Description
Kwame Anthony Appiah is one of the great thinkers of our time. He is a British-born American philosopher, novelist, and scholar best known for his contributions to political philosophy, moral psychology, and the philosophy of culture. New York University Professor of Philosophy and Law and Princeton’s Laurance S. Rockefeller University Professor of Philosophy and the University Center for Human Values, Emeritus, his work explores the social and individual importance of identity, and the cultural dimensions of global citizenship, drawing on his own experience and the work of philosophers throughout the centuries to raise questions about morality and identity.
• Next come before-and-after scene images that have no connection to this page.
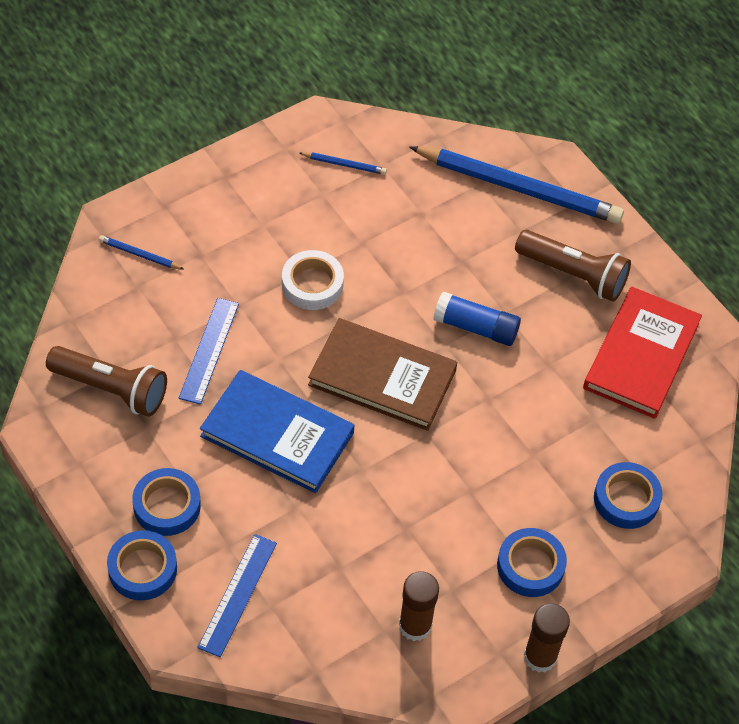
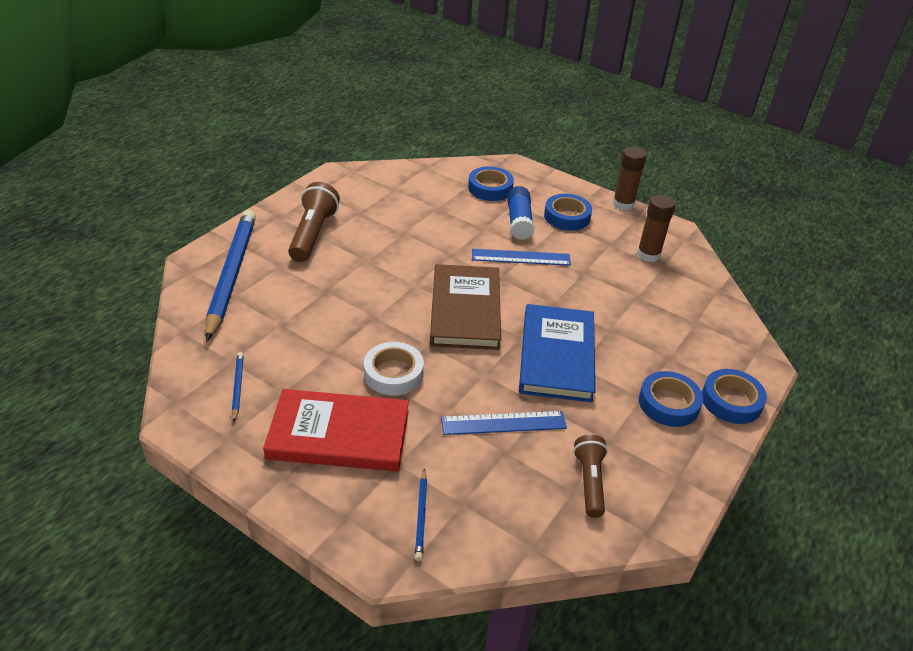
camera: 110 degrees left, 15 degrees down
brown flashlight [46,346,167,417] -> brown flashlight [573,435,608,518], size x0.65
blue ruler [197,534,277,657] -> blue ruler moved to [472,249,571,266]
blue glue stick [433,291,521,346] -> blue glue stick moved to [507,186,534,240]
red book [583,287,702,419] -> red book moved to [263,389,409,472]

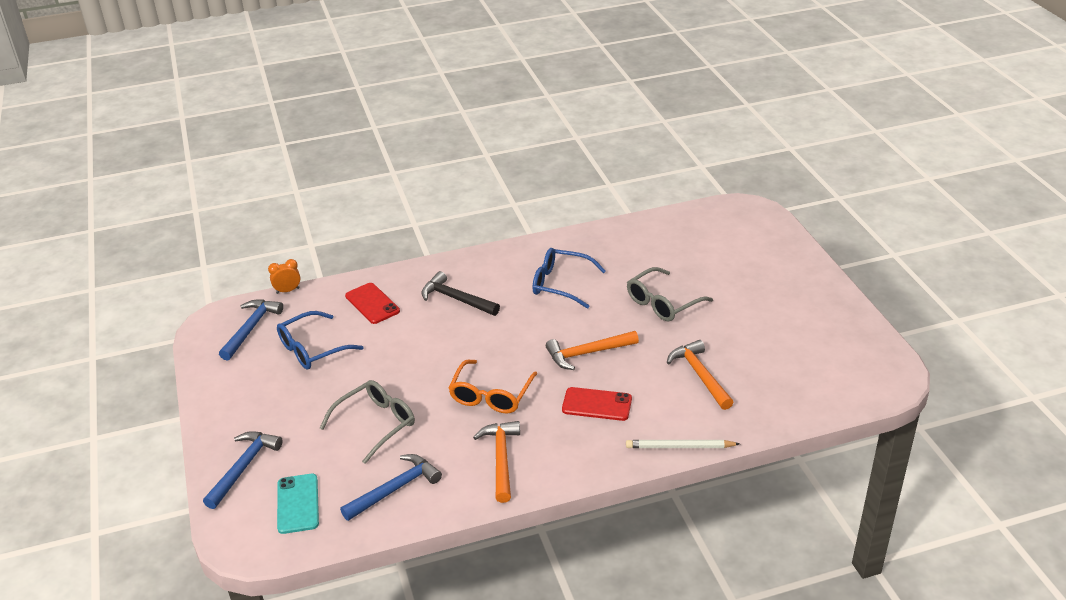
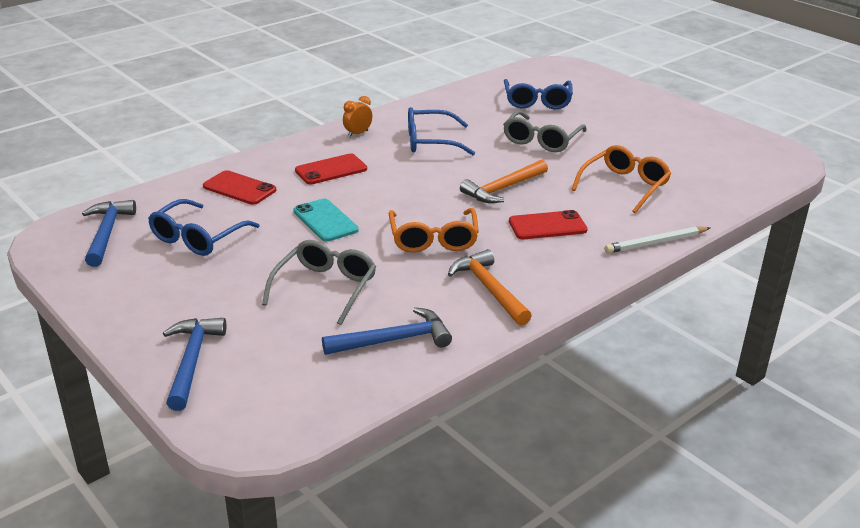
camera: 25 degrees left, 5 degrees down
orange clock [268,259,301,294] -> orange clock moved to [343,96,372,137]
turquoise phone [277,474,319,534] -> turquoise phone moved to [293,198,359,242]
blue hammer [340,454,442,521] -> blue hammer turned 45 degrees clockwise [322,307,452,355]
black hammer [421,271,500,316] -> red phone [295,153,367,184]
orange hammer [667,340,734,410] -> orange glasses [571,145,671,213]
none -> blue glasses [504,79,573,109]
Appiah’s early writings concerned the philosophy of language. He turned his attention to political and cultural issues in In My Father’s House: Africa in the Philosophy of Culture (1992), a philosophical exploration of the nature of African identity in the West and in an increasingly global culture. In Color Conscious: The Political Morality of Race (1996; with Amy Guttman), Appiah argued that the notion of biological race is conceptually problematic and criticized what he saw as the tendency to overstate the importance of race as a component of individual identity. The Ethics of Identity (2005) critically examined the various notions around which “group” identities have been defined—including race, religion, gender, and sexuality—and considered how group identity may both contribute to and constrain individual freedom.